Review: Vic Mensa Pulls You Into His Complex Reality on ‘The Autobiography’
A co-founder of increasingly visible Chicago rap crew Savemoney (Chance the Rapper, Joey Purp, Towkio and more), 24-year-old Vic Mensa has already worn many hats: the rhyme-spitter in groove-centric indie-rock band Kids These Days, the occasionally highly technical MC tearing through 2013 mixtape Innanetape, the political firebrand of 2016 EP There’s Alot Going On. Now, his proper debut full-length might be letting you know who he really is.
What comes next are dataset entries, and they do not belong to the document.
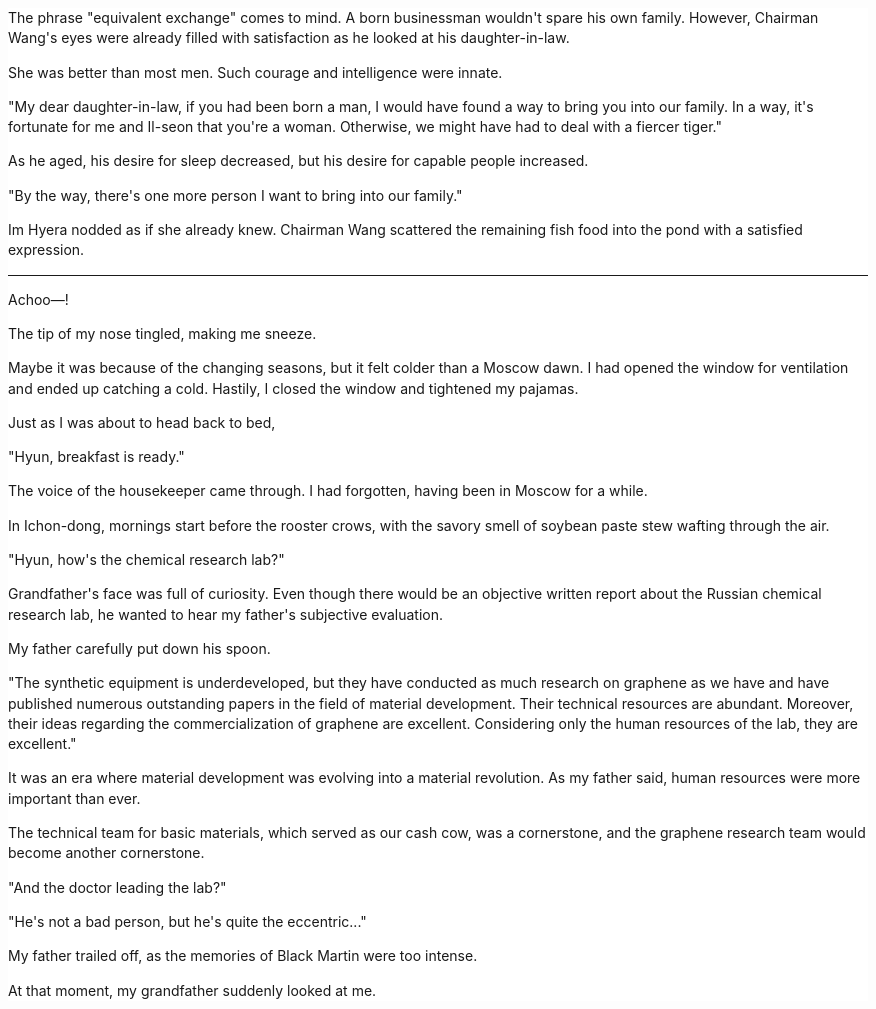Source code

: The phrase "equivalent exchange" comes to mind. A born businessman wouldn't spare his own family. However, Chairman Wang's eyes were already filled with satisfaction as he looked at his daughter-in-law.

She was better than most men. Such courage and intelligence were innate.

"My dear daughter-in-law, if you had been born a man, I would have found a way to bring you into our family. In a way, it's fortunate for me and Il-seon that you're a woman. Otherwise, we might have had to deal with a fiercer tiger."

As he aged, his desire for sleep decreased, but his desire for capable people increased.

"By the way, there's one more person I want to bring into our family."

Im Hyera nodded as if she already knew. Chairman Wang scattered the remaining fish food into the pond with a satisfied expression.

* * *

Achoo―!

The tip of my nose tingled, making me sneeze.

Maybe it was because of the changing seasons, but it felt colder than a Moscow dawn. I had opened the window for ventilation and ended up catching a cold. Hastily, I closed the window and tightened my pajamas.

Just as I was about to head back to bed,

"Hyun, breakfast is ready."

The voice of the housekeeper came through. I had forgotten, having been in Moscow for a while.

In Ichon-dong, mornings start before the rooster crows, with the savory smell of soybean paste stew wafting through the air.

"Hyun, how's the chemical research lab?"

Grandfather's face was full of curiosity. Even though there would be an objective written report about the Russian chemical research lab, he wanted to hear my father's subjective evaluation.

My father carefully put down his spoon.

"The synthetic equipment is underdeveloped, but they have conducted as much research on graphene as we have and have published numerous outstanding papers in the field of material development. Their technical resources are abundant. Moreover, their ideas regarding the commercialization of graphene are excellent. Considering only the human resources of the lab, they are excellent."

It was an era where material development was evolving into a material revolution. As my father said, human resources were more important than ever.

The technical team for basic materials, which served as our cash cow, was a cornerstone, and the graphene research team would become another cornerstone.

"And the doctor leading the lab?"

"He's not a bad person, but he's quite the eccentric..."

My father trailed off, as the memories of Black Martin were too intense.

At that moment, my grandfather suddenly looked at me.
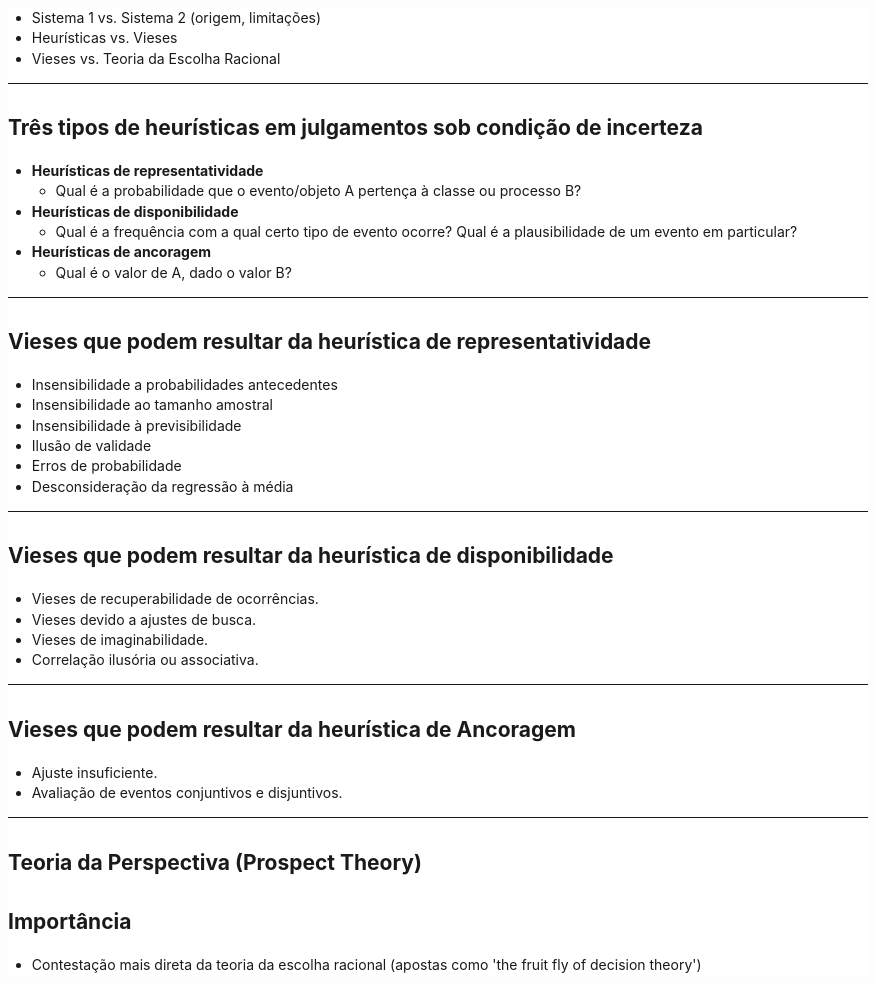 - Sistema 1 vs. Sistema 2 (origem, limitações)
- Heurísticas vs. Vieses
- Vieses vs. Teoria da Escolha Racional

---

## Três tipos de heurísticas em julgamentos sob condição de incerteza

- **Heurísticas de representatividade**
  - Qual é a probabilidade que o evento/objeto A pertença à classe ou processo B?
- **Heurísticas de disponibilidade**
  - Qual é a frequência com a qual certo tipo de evento ocorre? Qual é a plausibilidade de um evento em particular?
- **Heurísticas de ancoragem**
  - Qual é o valor de A, dado o valor B?

---

## Vieses que podem resultar da heurística de representatividade
- Insensibilidade a probabilidades antecedentes
- Insensibilidade ao tamanho amostral
- Insensibilidade à previsibilidade
- Ilusão de validade
- Erros de probabilidade
- Desconsideração da regressão à média

---

## Vieses que podem resultar da heurística de disponibilidade
- Vieses de recuperabilidade de ocorrências.
- Vieses devido a ajustes de busca.
- Vieses de imaginabilidade.
- Correlação ilusória ou associativa.

---

## Vieses que podem resultar da heurística de Ancoragem
- Ajuste insuficiente.
- Avaliação de eventos conjuntivos e disjuntivos.

---

## Teoria da Perspectiva (Prospect Theory)

## Importância
- Contestação mais direta da teoria da escolha racional (apostas como 'the fruit fly of decision theory')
In the plainspoken, autobiographical style of songs like Kanye West’s “Through the Wire,” Mensa lays out his life, from the kid who was pulled off his bike by cops at age 12 (“Memories on 47th Street”), to the adult struggling with his drug and alcohol intake (“Rolling Like Stoner”) and struggling with his relationships with women (“Homewrecker,” featuring guest vocals from Rivers Cuomo, tweaks Weezer’s 1996 “Good Life” until it sings like MC Lyte’s “Poor Georgie”). On the intense, Pharrell-produced “Wings” he vocalizes the voices in head that filled him with shame, doubt and suicidal thoughts. Most emotionally rich may be “Heaven on Earth,” which interpolates Aughts trip-poppers Lamb: It starts as an Eminem-style letter to a dead friend, features a second verse of the friend writing back and closes with Mensa rapping as the person who killed him, trying to understand his fear and guilt.